4 minute read

Combing through old papers on concurrent data structures, I was delighted to see the bit reversal subroutine being used in 2 of the designs in ingenious ways. In this post I will try to capture the essence of them.

Bit reversal? Concurrent data structures?

Bit reversal is where we take an int (say, 64 bits) and reverse it, e.g. reversing 8 bits may look like 00110101 -> 10101100. There is no CPU instruction to do so, but it can be implemented relatively efficiently in a few ways, e.g. by masking + shifting, bswap (instruction for swapping bytes), lookup tables etc.

Concurrent data structures are data structures that are safe to use in shared-memory parallelism. For performance, modern computers don’t guarantee strong memory consistency, and programs that need to access the same memory locations need to explicitly do so, e.g. via mutexes and atomic operations.

Concurrent priority queue by Hunt et. al. (1994)

This section covers the paper An Efficient Algorithm for Concurrent Priority Queue Heaps. The problem is: let’s say we want to have a heap (supports inserting an element with priority and removing the element with highest priority) and let a bunch of threads access it. The most naive thing to do is probably an array-based binary heap that is put behind a lock. The ith node has children 2i+1 and 2i+2, parent has higher priority than children, inserts happen at the bottom and bubble up to the root, removals swap the last element to the root and bubbles down, etc. Any thread that attempts to read/write needs to take the lock, and only one thread can proceed at a time.

What if we put a lock at each node? Before you swap two nodes in a bubble-up process, you’d only need to lock those two nodes. That way, you wouldn’t need to lock the entire data structure, giving other threads a chance to proceed.
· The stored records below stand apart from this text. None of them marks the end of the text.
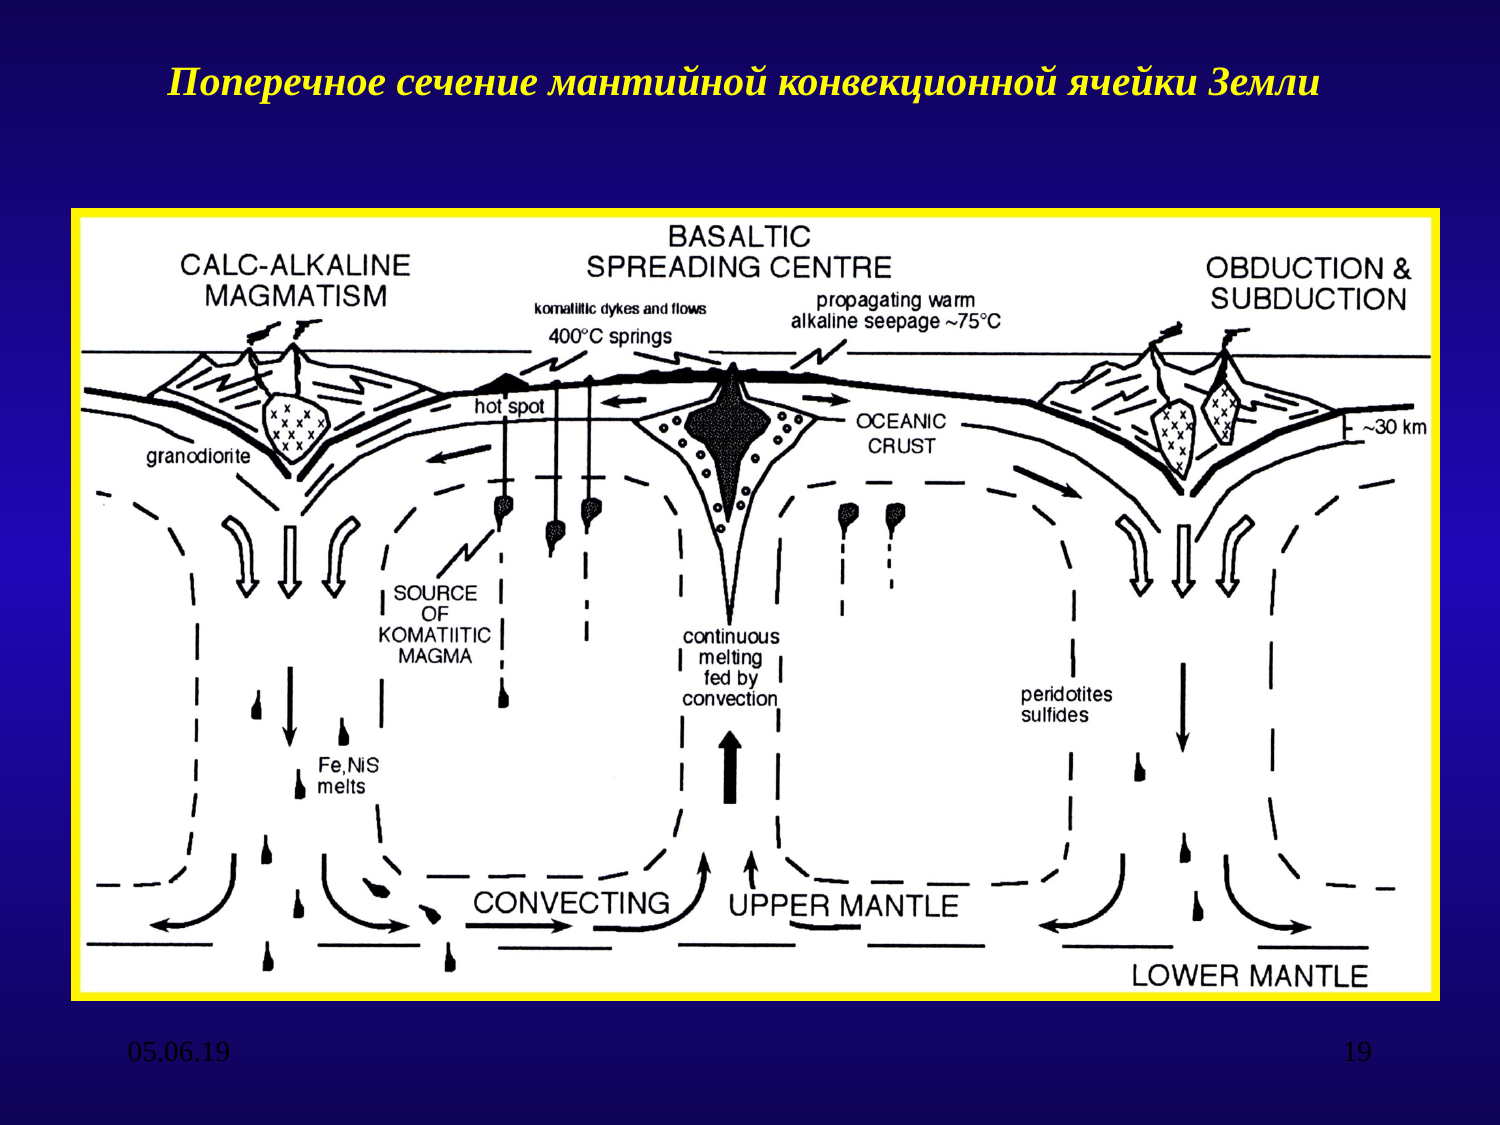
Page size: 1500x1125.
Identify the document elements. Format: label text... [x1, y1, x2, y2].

picture [71, 207, 1440, 1002]
title Поперечное сечение мантийной конвекционной ячейки Земли [106, 18, 1383, 140]
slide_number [112, 1024, 426, 1101]
slide_number 19 [1074, 1024, 1388, 1101]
Unfortunately this results in high contention. If two threads are inserting at the same time, one will be at node i, and the other will be at node i+1. Chances are they have the same parent, so they immediately start contending for the same lock. Even if they have different parents, their parents’ parents are probably the same, and so on.

This paper’s main insight is: what if after inserting at node i, we don’t insert at node i+1, but somewhere far away in the tree? Imagine the following binary tree:

    (0)
   /   \
 (1)   (2)
 / \   / \
3   4 5   6

Only nodes 0-2 are occupied. Inserting in the order (3, 4, 5, 6) will likely cause high contention. But if we insert in the order (3, 5, 4, 6), then we might avoid some of the most common lock contentions, since neighboring pairs don’t share the same parent.
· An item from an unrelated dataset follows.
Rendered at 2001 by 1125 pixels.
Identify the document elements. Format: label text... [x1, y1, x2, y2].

More generally, when a low bit of the heap size changes, you want to choose a different sub-tree to insert; when a high bit changes, we have inserted a lot of nodes, so it’s fine to choose a closer sub-tree.
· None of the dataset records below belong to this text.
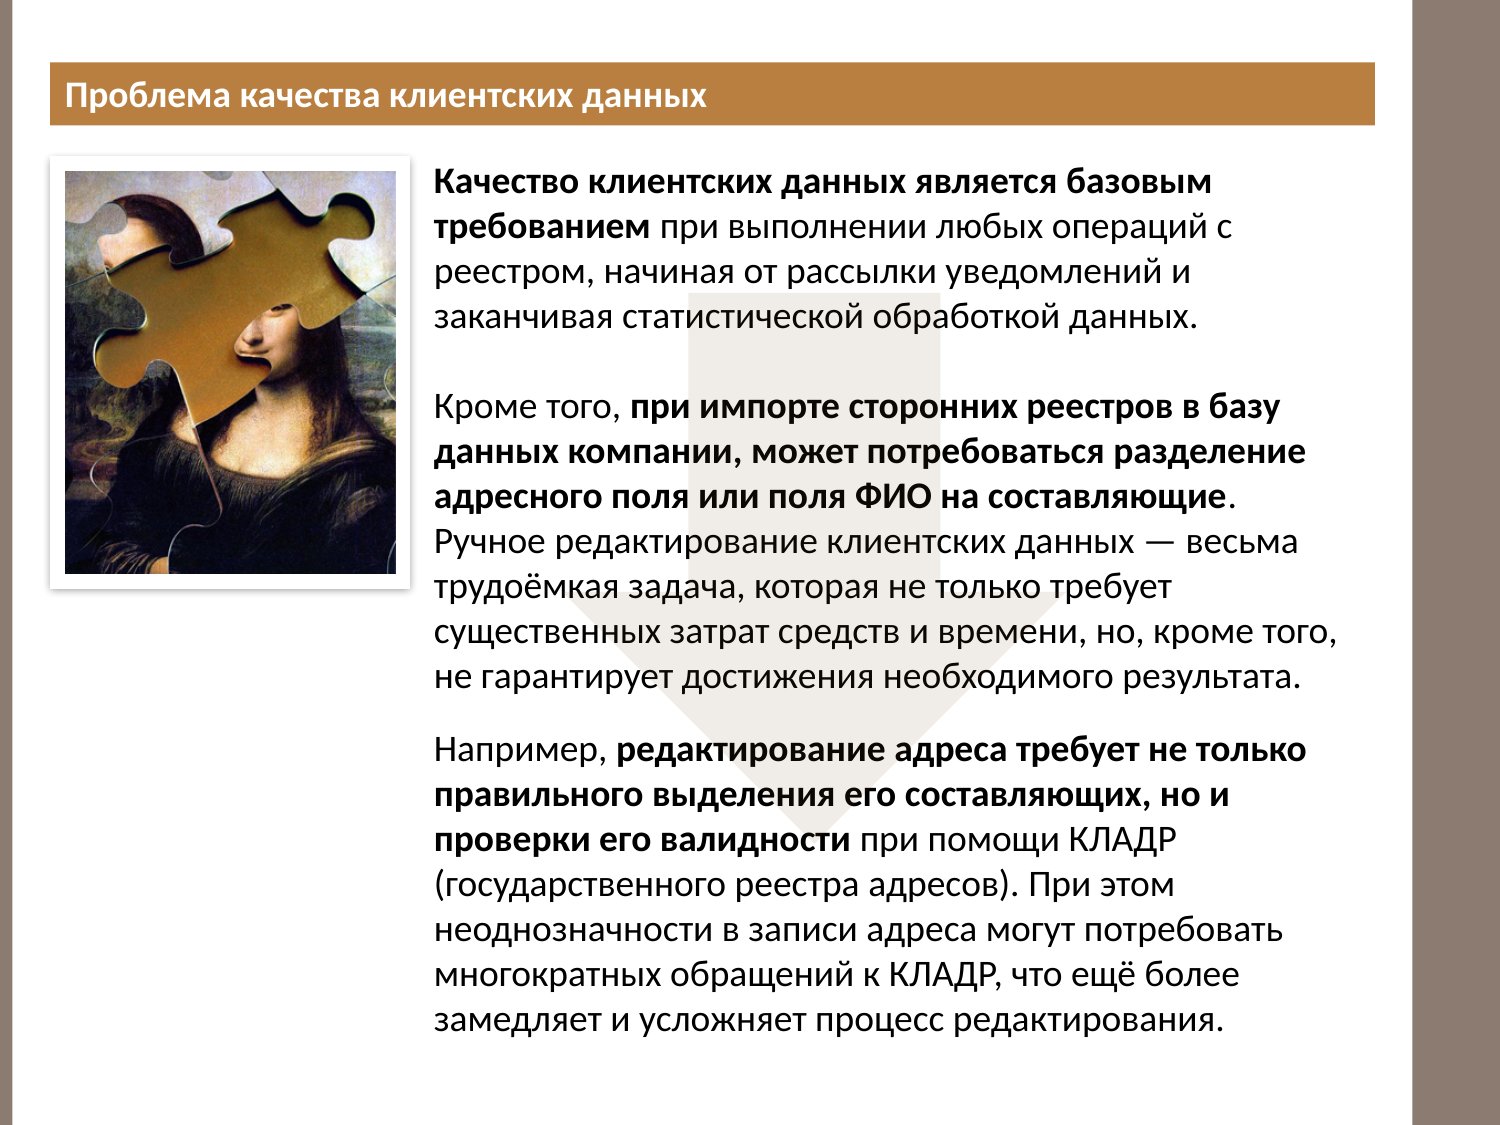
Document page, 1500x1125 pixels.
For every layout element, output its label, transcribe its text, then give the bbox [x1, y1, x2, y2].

text_box [559, 289, 1070, 848]
list Проблема качества клиентских данных [50, 62, 1375, 126]
picture [64, 170, 396, 575]
text_box Качество клиентских данных является базовым требованием при выполнении любых операций с реестром, начиная от рассылки уведомлений и заканчивая статистической обработкой данных. Кроме того, при импорте сторонних реестров в базу данных компании, может потребоваться разделение адресного поля или поля ФИО на составляющие. Ручное редактирование клиентских данных — весьма трудоёмкая задача, которая не только требует существенных затрат средств и времени, но, кроме того, не гарантирует достижения необходимого результата. Например, редактирование адреса требует не только правильного выделения его составляющих, но и проверки его валидности при помощи КЛАДР (государственного реестра адресов). При этом неоднозначности в записи адреса могут потребовать многократных обращений к КЛАДР, что ещё более замедляет и усложняет процесс редактирования. [419, 149, 1376, 1047]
What this ends up looking like is: the high bits of the node at which to insert depends on the low bits of the heap size. We could literally implement that by reversing the order of bits after the leading 1 bit. So the insert order would look like:

0, 1; 10, 11; 100, 110, 101, 111; 1000, 1100, 1010, 1110, 1001, 1101, 1011, 1111…

This idea is simple but clever. Unfortunately this paper didn’t quite stand the test of time, most importantly there’s still global contention to mutate the heap size and to pop the heap at the root. Skip-list based designs are now considered a better choice.

Split-ordered lists by Shalev et. al. (2006)

This section covers the paper Split-Ordered Lists: Lock-Free Extensible Hash Tables.

Compared to priority queues, hash tables are undoubtedly more ubiquitous. Generally they can be open/closed - open meaning each bucket contains a resizable container (e.g. linked list) and closed meaning all data lives in the array, and collisions are handled by probing.

A significant challenge in designing a concurrent hash table is the resizing operation. Typically, resizes are done by doubling the size of the array and moving all old data over to the new one. During this migration, no readers/writers can proceed.

This paper asks: what if we don’t move the data into buckets, but move the buckets to point to the data in the right way? If we’re only creating a new index of the same underlying data, then the old index is still valid and can be used in the meanwhile.

More concretely, we want to put all the items in a linked list, so that all the hashes that are equal mod 2^k (for any k) are consecutive in the list. This way, we can maintain a hash table by having an array where the ith bucket points to the first node where hash mod 2^k = i.

It turns out you get this property by ordering the nodes by the reverse of the hash. Thinking about it more, this isn’t that surprising - at first, you want all the nodes with the hashes having 0 as the last bit to be in front of the rest; then, within those, you want all the 0 as the second last bit to be in front…

As a quick example, say we have 8 items with hashes 0-7. Sorted by this order, we have:

000 100 010 110 001 101 011 111
^               ^               | 2 buckets (hash mod 2)
^       ^       ^       ^       | 4 buckets (hash mod 4)
^   ^   ^   ^   ^   ^   ^   ^   | 8 buckets (hash mod 8)

Notice how across different number of buckets, the chains of each bucket is still valid, even though the underlying linked list never changed.

From what I can tell, this design is still not obsolete in 2025, even as new improvements have appeared and computers evolved.